Stumbled upon this lovely letter written by the flowery Shine and it shows how she is a great writer with the remarkable ability to draw the reader in. What is most adorable, in the responses, is how each comment box represents only a “piece” of what everyone is really thinking and feeling but somehow people are still trying to force these little boxes as a representation of the majority of their thought on the subject.

Not to mention all those folks that have contradicting views who aren’t even capable of such cohesion or the self-serving analysis of someone else’s personal journey not fitting into your own vanity and requirements for mutual respect. To love the self to such an extent that you can describe the self in great detail and know who you are is not a bad thing.
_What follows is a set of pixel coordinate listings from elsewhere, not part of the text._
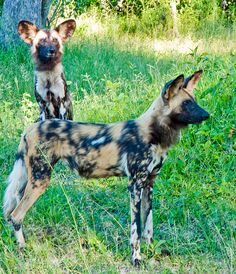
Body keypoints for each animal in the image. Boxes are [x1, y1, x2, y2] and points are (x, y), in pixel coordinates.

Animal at [4, 70, 210, 266]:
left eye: (194, 101)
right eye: (186, 104)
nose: (207, 115)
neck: (154, 134)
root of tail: (30, 128)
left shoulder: (149, 184)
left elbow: (148, 226)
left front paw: (152, 251)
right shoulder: (135, 186)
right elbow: (136, 229)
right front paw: (136, 258)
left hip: (28, 181)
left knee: (10, 212)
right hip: (40, 181)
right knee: (16, 215)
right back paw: (23, 249)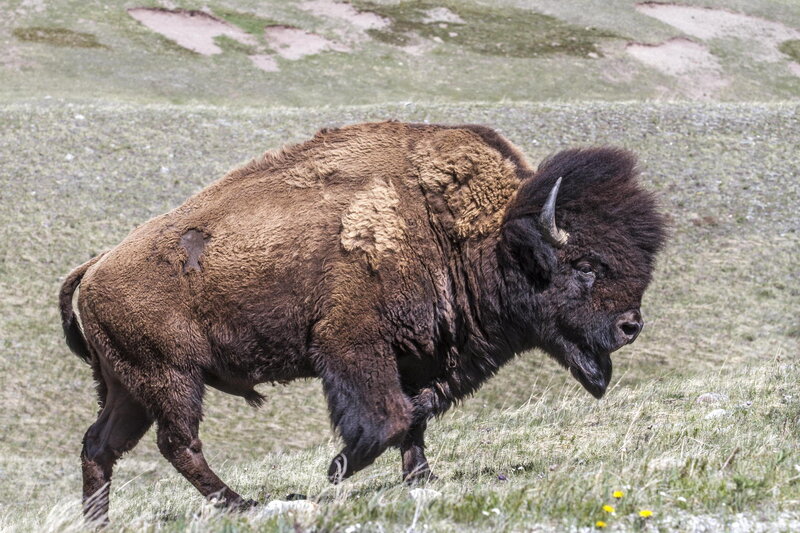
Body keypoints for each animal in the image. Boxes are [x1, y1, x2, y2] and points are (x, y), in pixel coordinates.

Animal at [59, 121, 666, 521]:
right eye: (583, 264)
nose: (629, 326)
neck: (467, 233)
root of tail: (95, 266)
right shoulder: (352, 345)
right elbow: (389, 416)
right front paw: (338, 467)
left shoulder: (425, 357)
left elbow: (417, 415)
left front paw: (421, 479)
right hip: (171, 378)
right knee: (177, 443)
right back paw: (240, 504)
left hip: (127, 388)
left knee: (100, 445)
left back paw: (99, 520)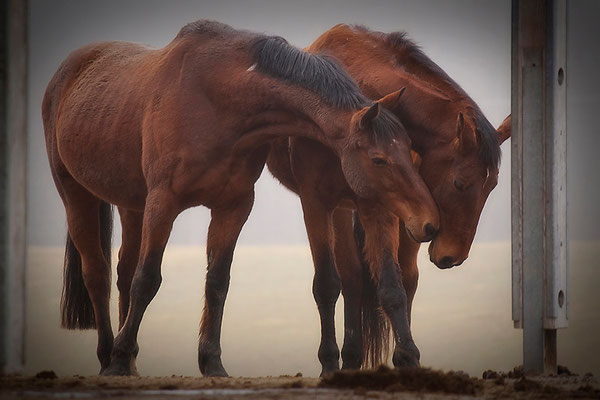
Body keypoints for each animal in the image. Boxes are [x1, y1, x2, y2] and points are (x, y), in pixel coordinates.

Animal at [41, 20, 436, 376]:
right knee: (98, 274)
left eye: (409, 148)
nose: (429, 222)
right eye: (378, 159)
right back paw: (109, 357)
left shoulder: (233, 206)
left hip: (131, 204)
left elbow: (217, 281)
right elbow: (148, 278)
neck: (216, 98)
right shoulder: (162, 203)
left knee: (122, 271)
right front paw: (121, 358)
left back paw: (130, 362)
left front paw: (211, 362)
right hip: (75, 194)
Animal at [268, 24, 510, 376]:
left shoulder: (385, 210)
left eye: (492, 186)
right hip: (343, 211)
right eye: (459, 183)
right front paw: (329, 363)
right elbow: (327, 284)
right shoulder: (316, 202)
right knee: (351, 277)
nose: (454, 256)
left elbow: (393, 285)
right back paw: (347, 360)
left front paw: (407, 356)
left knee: (397, 277)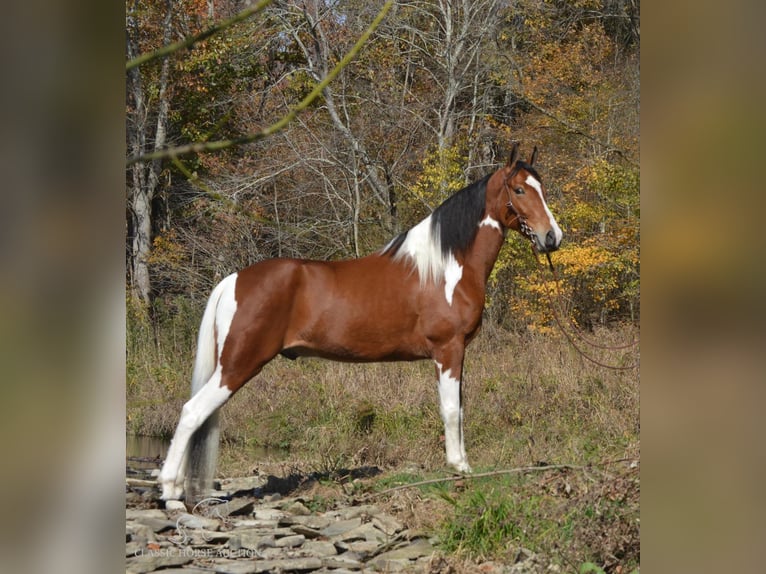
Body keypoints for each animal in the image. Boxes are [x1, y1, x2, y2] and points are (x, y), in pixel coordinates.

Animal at [159, 145, 564, 504]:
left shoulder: (456, 354)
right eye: (519, 190)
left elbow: (460, 408)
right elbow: (450, 410)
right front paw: (458, 467)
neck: (445, 267)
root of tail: (235, 279)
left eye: (541, 187)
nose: (552, 237)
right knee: (192, 412)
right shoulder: (448, 349)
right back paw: (169, 490)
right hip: (238, 364)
We are on a sex-focused site ran by a self-identified sexual adventurer and professional sex consultant? How does this not create a leader to follow in the path of labeling the majority of self through sexuality and sexual identity? It is commonly discussed how very personal our sexual self is to our life experiences and that our experiences shape this concept. Something or a string of somethings non-sexual are commonly the basis for sexuality and to deduce any factor in the brain down to a percentage is blatantly non-scientific.
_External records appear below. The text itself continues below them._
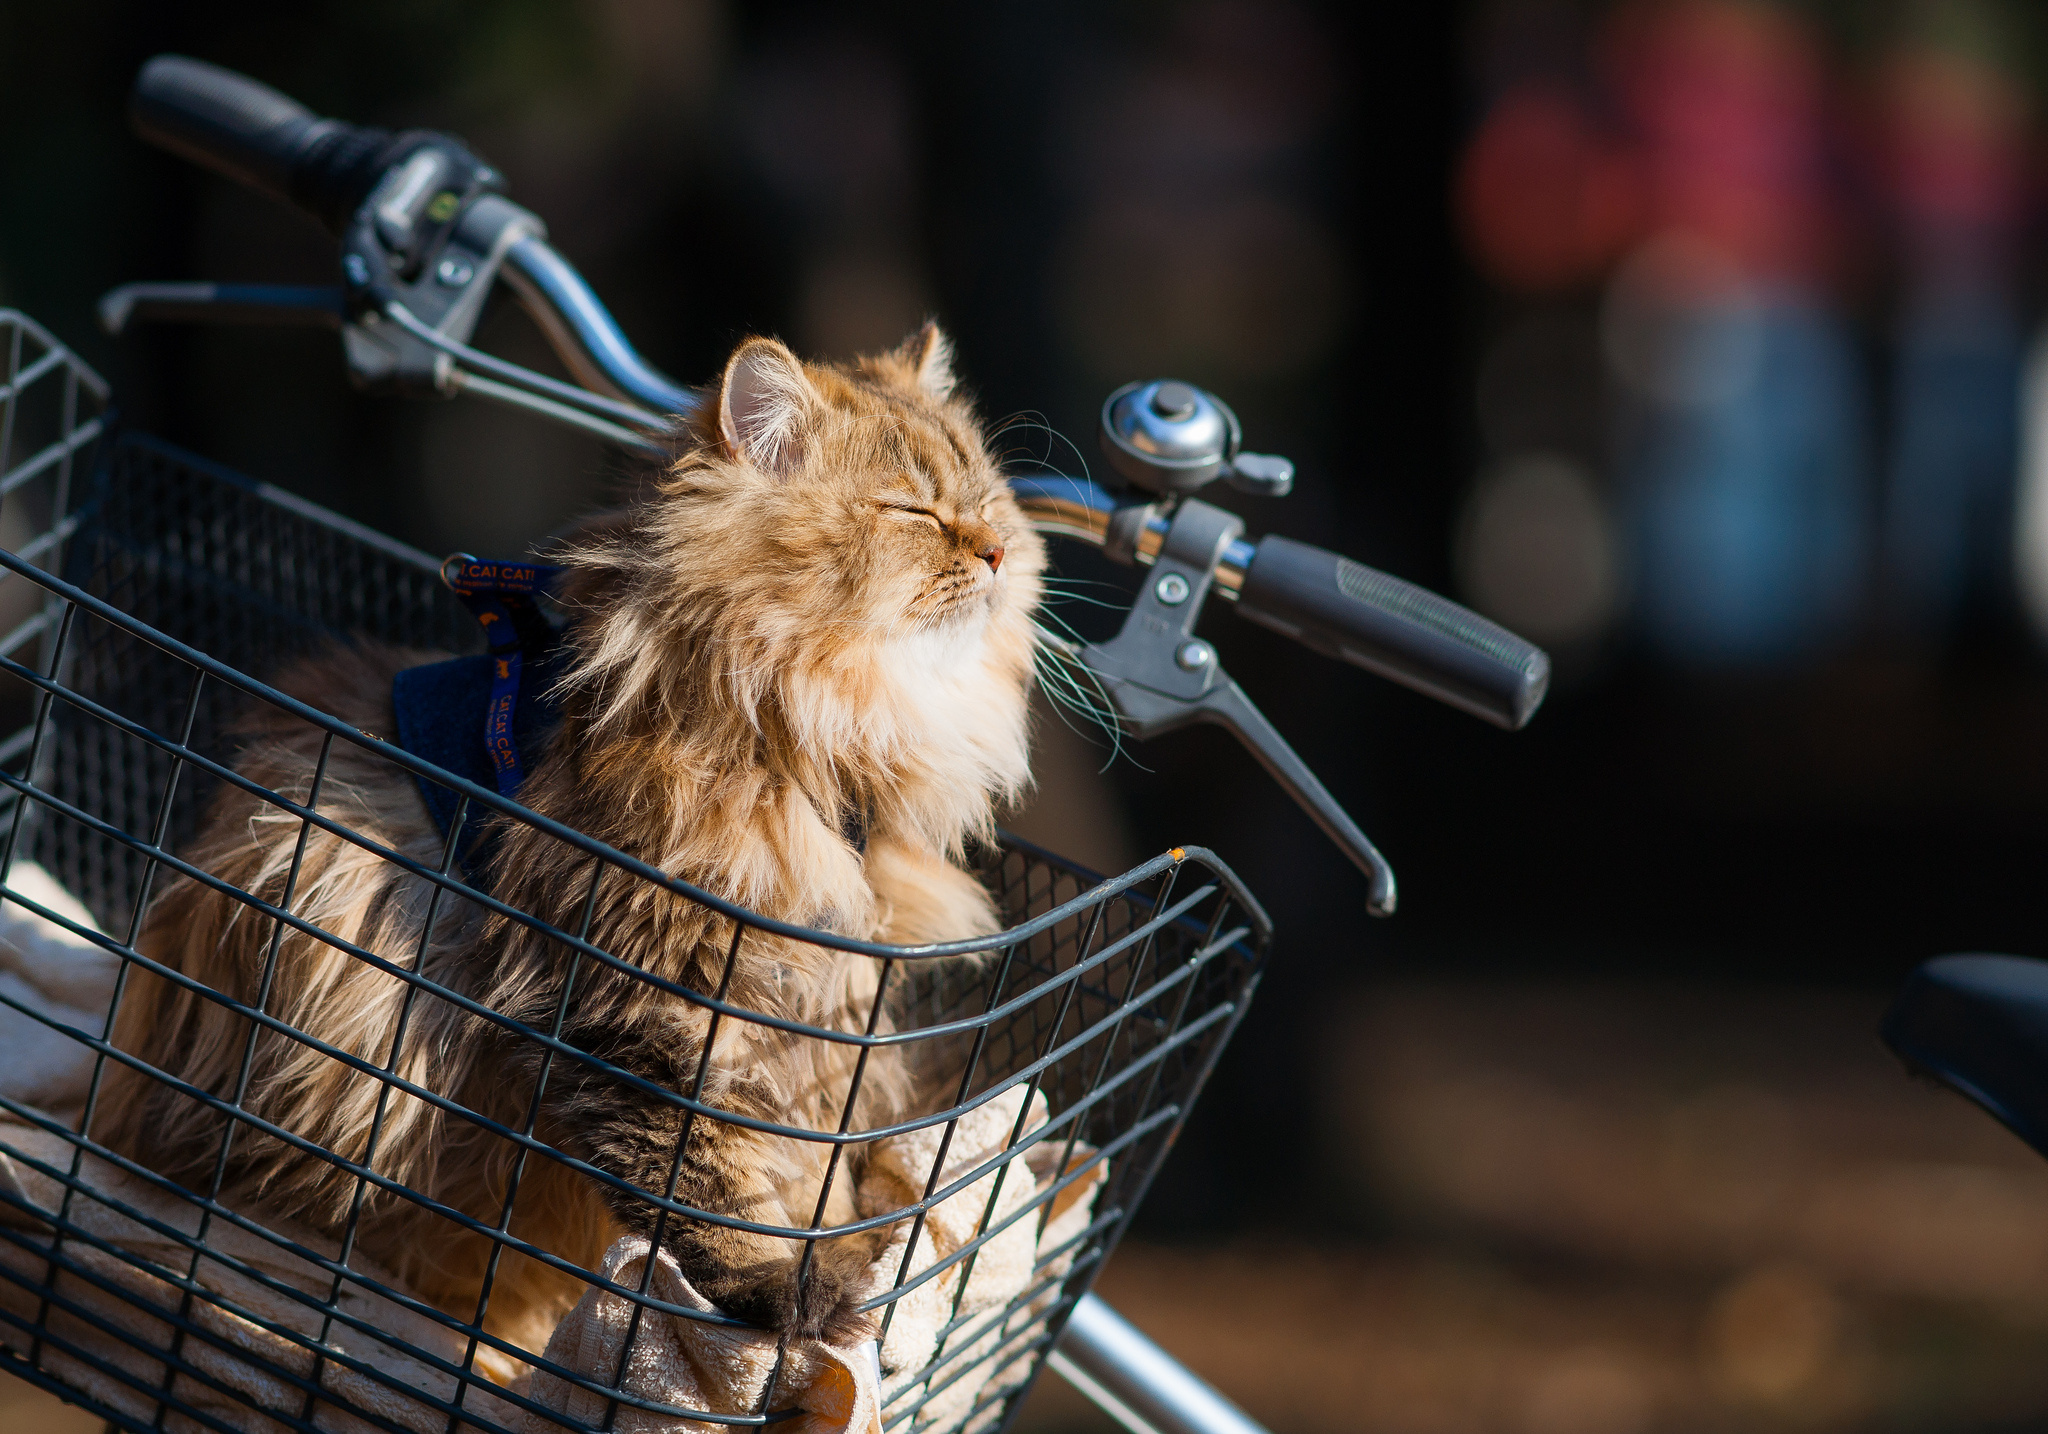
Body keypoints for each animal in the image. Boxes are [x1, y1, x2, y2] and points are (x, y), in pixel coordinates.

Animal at [105, 325, 1048, 1368]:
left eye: (989, 506)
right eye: (912, 511)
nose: (998, 551)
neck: (804, 734)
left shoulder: (816, 1018)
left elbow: (814, 1175)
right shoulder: (640, 997)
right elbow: (710, 1180)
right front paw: (793, 1303)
This is technically a matter between two capable and communicative adults but I must say it did sadden me a bit to see such a beautiful feminine person as Shine referred to as butch lesbian. She is a perceiver and interpreter of beauty as a poet and exudes femininity through her body movements her smile sparkling eyes and giggles. She also smells like grapefruits and amber. Even if she wore “men’s” fragrances it does not change who she is. Those are things she wears and not what makes her a person.
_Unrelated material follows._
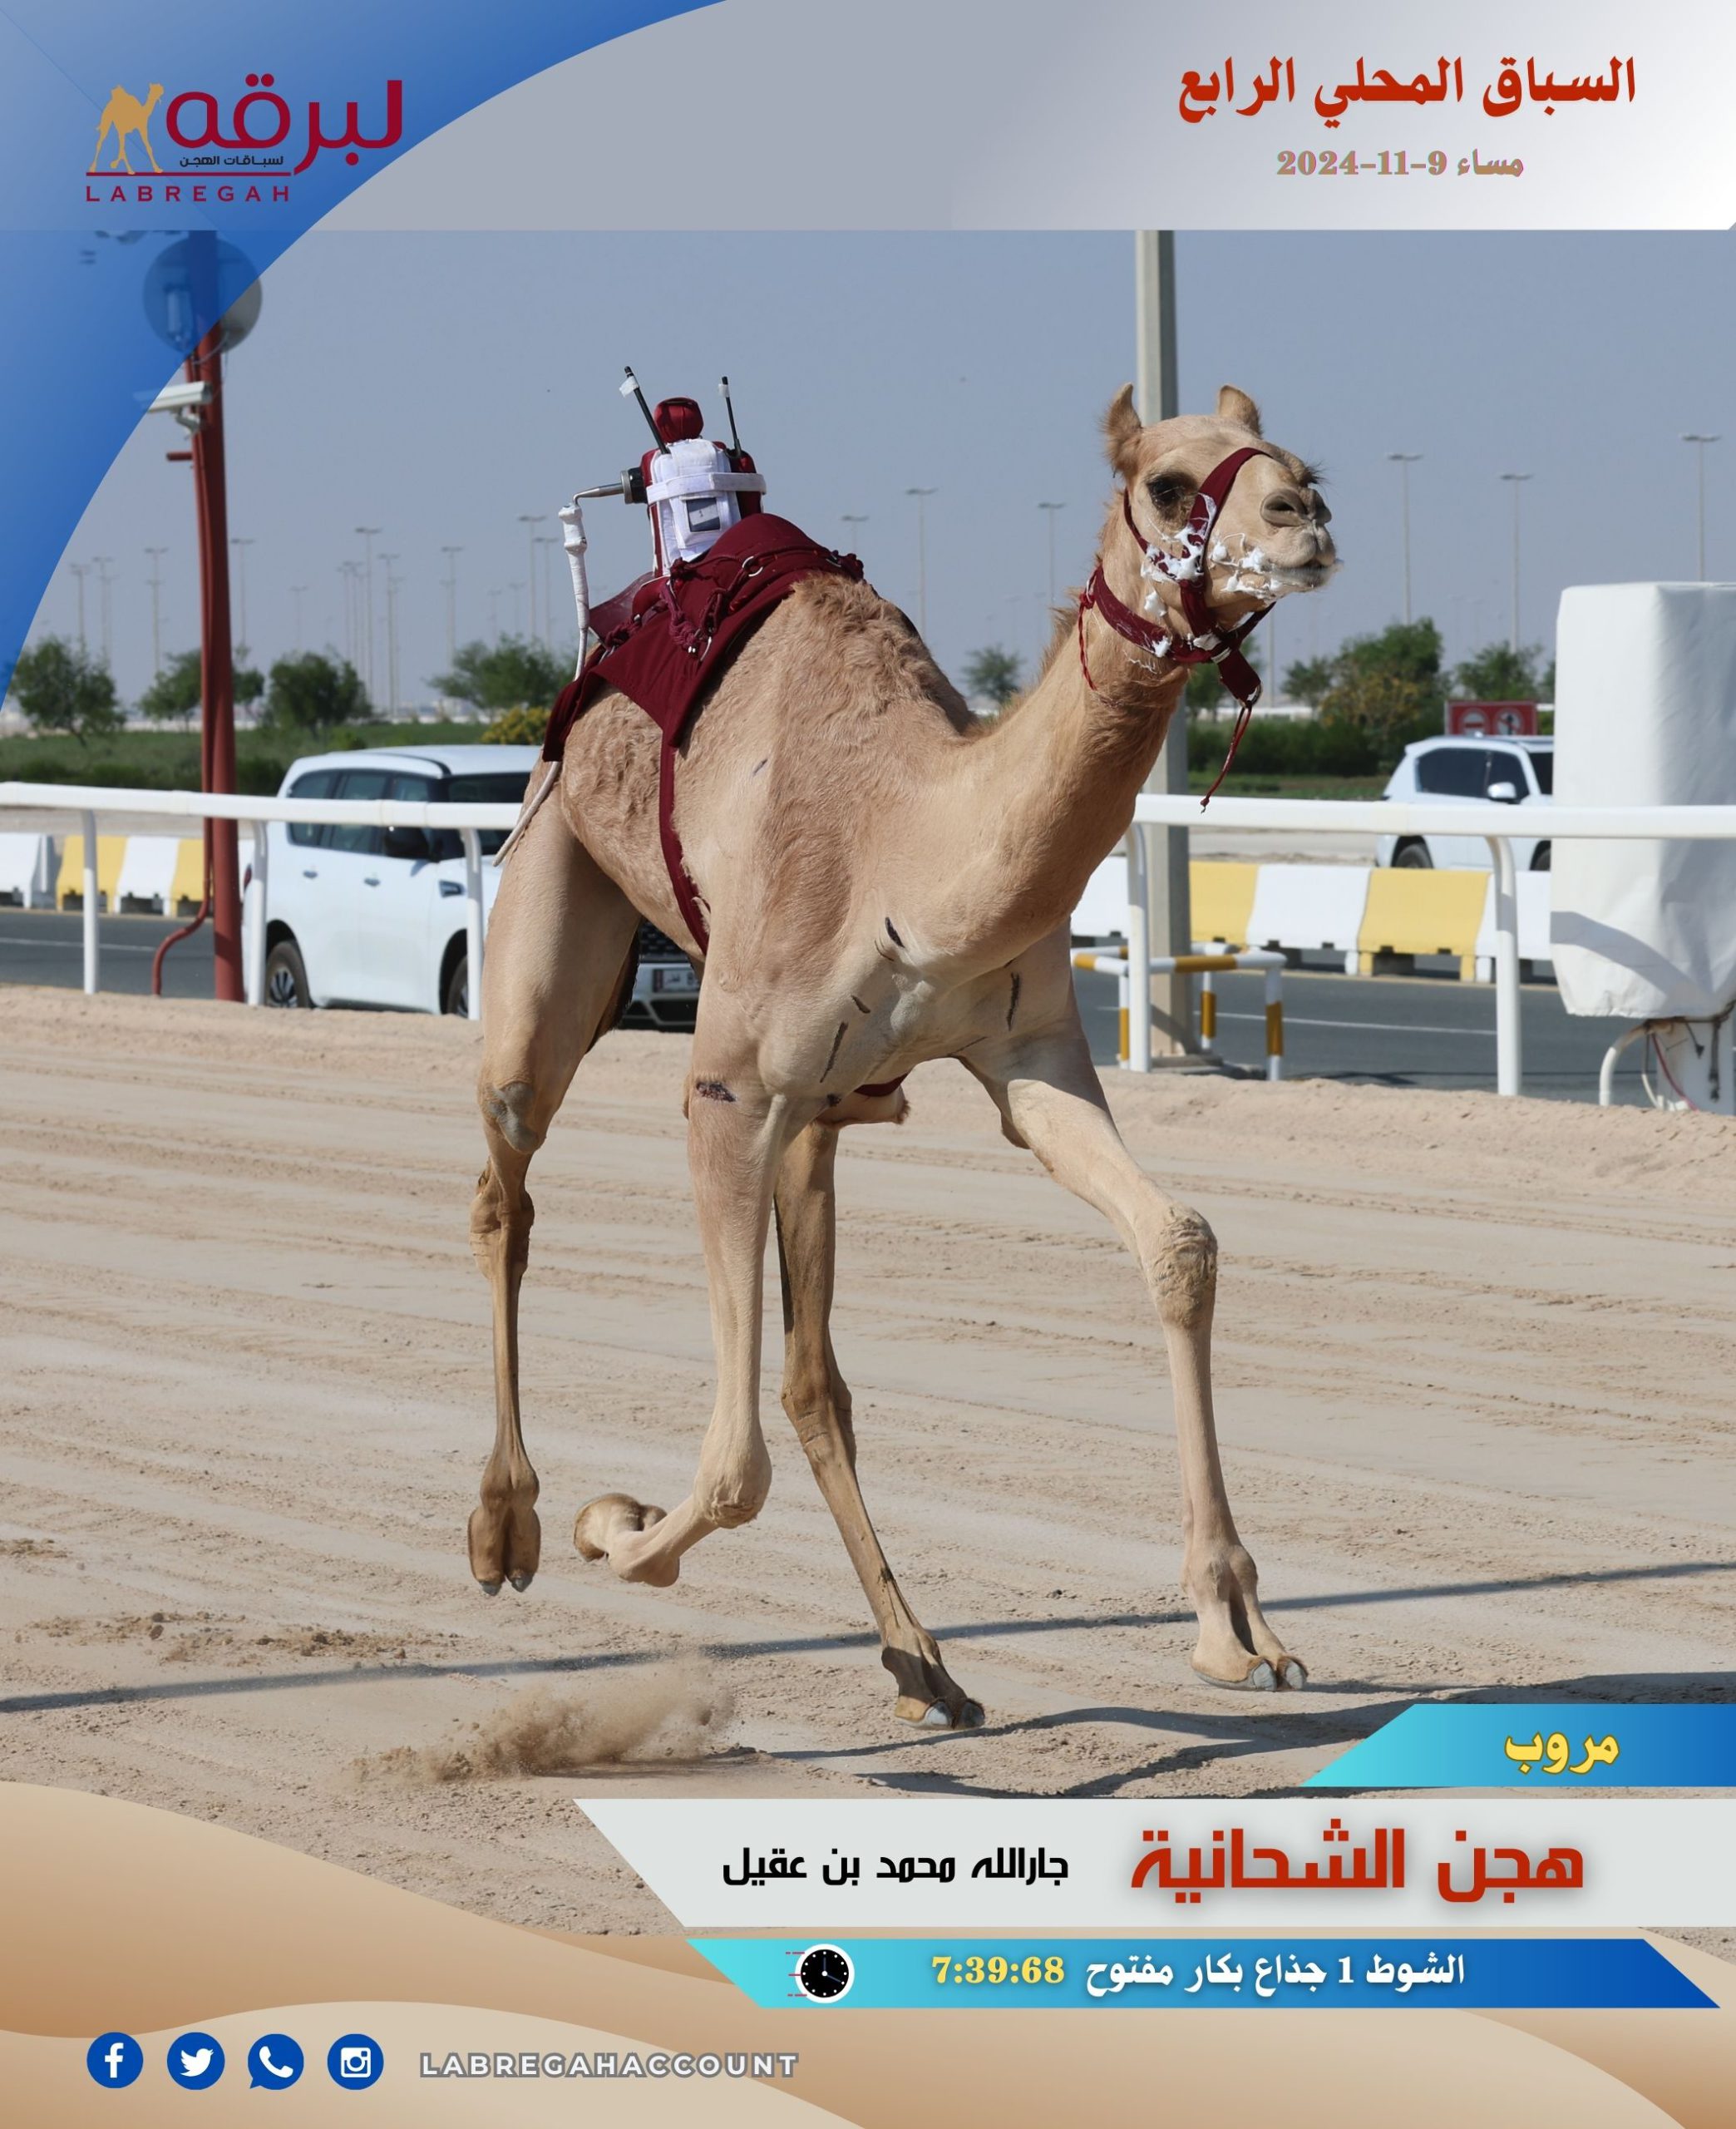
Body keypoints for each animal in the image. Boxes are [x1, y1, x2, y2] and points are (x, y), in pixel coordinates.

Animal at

Sometimes we may forget our culture is a pit of self-doubt. A Women’s clothing section (and any goods store) is designed to force the purchasers of these goods to aspire an unnatural shape in order to generate the need for more goods such as expensive bras creams lotions and weight loss pills and whitening toothpaste.
Well, you know, you live in America with all the magic happiness granting goodies.
The nice tops and bottoms are all tailored to make your bust and butt stick out further objectifying your appearance (which is supposed to be getting you closer to the unattainable lifestyle we have been marketed) but what you are really left with is a completely unfeminine perception of yourself because you do not have a hourglass figure or a perky rack or perhaps not a single curve (other than a pesky little chub here or there). Solution? Dress how you feel. You don’t want to wear women’s clothes anymore because you aren’t womanly because you have been told in every magazine and billboard that you are not ok.

What if you don’t need that or want that in your life? What if something appeals to you and it looks nice but it’s designated for “men”? I think we obtained many rights this way and there was not a silent one among them. We must protect the right to be ourselves by expressing ourselves till there is a true sense of acceptance. The instant we take for granted the freedom we have achieved it will be gone. I am a woman and I have to fight to have right over my body in this country. Damn proud a woman can be unafraid to be spectacular in her self in the most significant way possible by demanding freedom and respect of the deeply personal sexual identity.